→ Directions
Copy out each line containing "most" from the entries below.

→ Material supplied
= = =
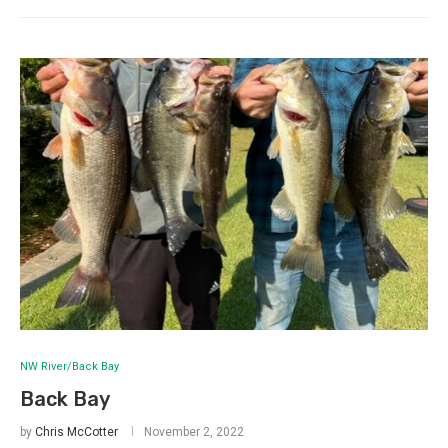
NW River/Back Bay
Back Bay
by
Chris McCotter
November 2, 2022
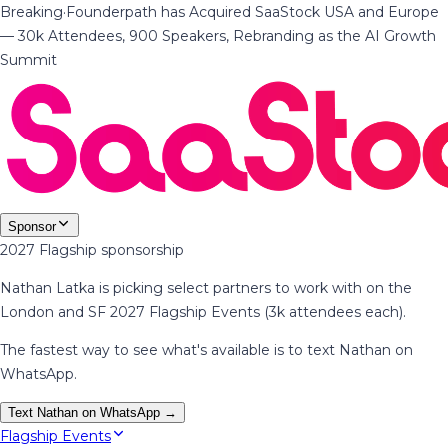
Breaking
·
Founderpath has Acquired SaaStock USA and Europe
— 30k Attendees, 900 Speakers, Rebranding as the AI Growth
Summit
Sponsor
2027 Flagship sponsorship
Nathan Latka is picking select partners to work with on the
London and SF 2027 Flagship Events (3k attendees each).
The fastest way to see what's available is to text Nathan on
WhatsApp.
Text Nathan on WhatsApp →
Flagship Events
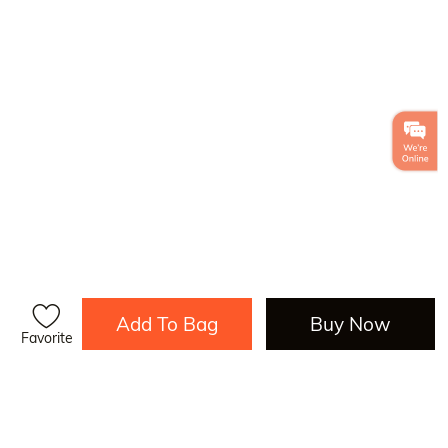
Add To Bag
Buy Now
Favorite
Load More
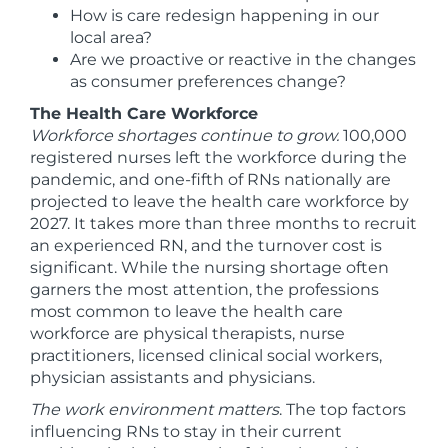
How is care redesign happening in our
local area?
Are we proactive or reactive in the changes
as consumer preferences change?
The Health Care Workforce
Workforce shortages continue to grow.
100,000
registered nurses left the workforce during the
pandemic, and one-fifth of RNs nationally are
projected to leave the health care workforce by
2027. It takes more than three months to recruit
an experienced RN, and the turnover cost is
significant. While the nursing shortage often
garners the most attention, the professions
most common to leave the health care
workforce are physical therapists, nurse
practitioners, licensed clinical social workers,
physician assistants and physicians.
The work environment matters
. The top factors
influencing RNs to stay in their current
= = =
→ Exercise answer
garners the most attention, the professions
most common to leave the health care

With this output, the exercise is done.